[Plotted data images]
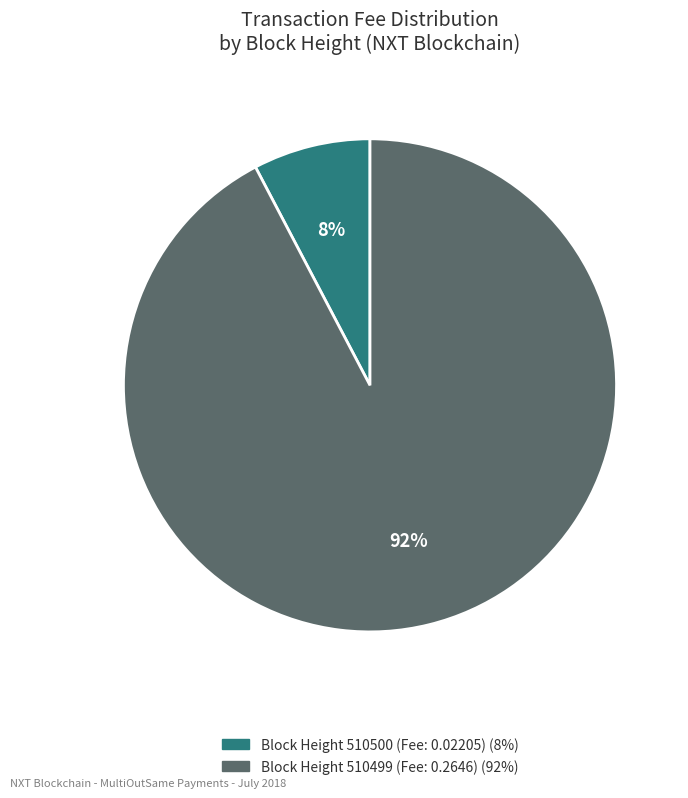

Is there a majority slice in this chart?

Yes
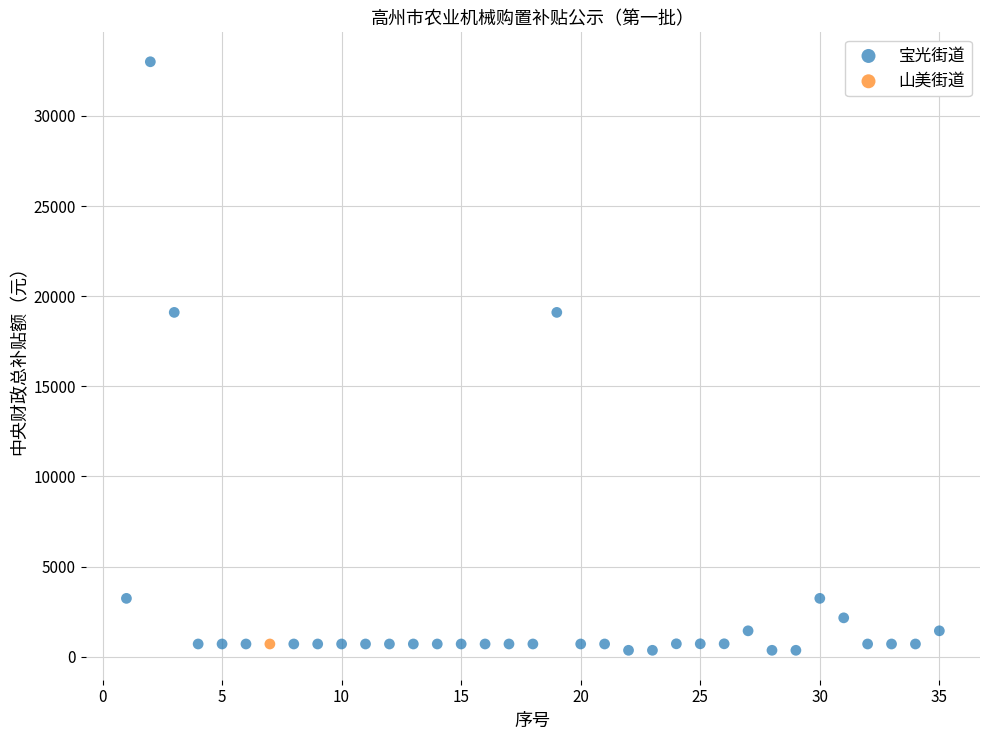

What are all the series names shown in the legend?

宝光街道, 山美街道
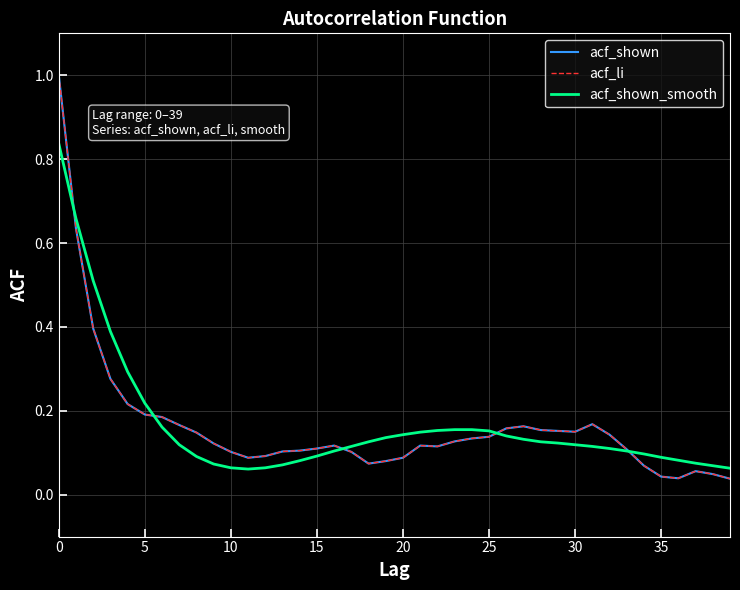

What is the maximum value shown in the chart?

1.0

## [What to work on]
Reproduce the text of all the records above word for word, leaving the pictures out of your answer.

## [Exercise answer]
Is there a majority slice in this chart?

Yes

What are all the series names shown in the legend?

宝光街道, 山美街道

What is the maximum value shown in the chart?

1.0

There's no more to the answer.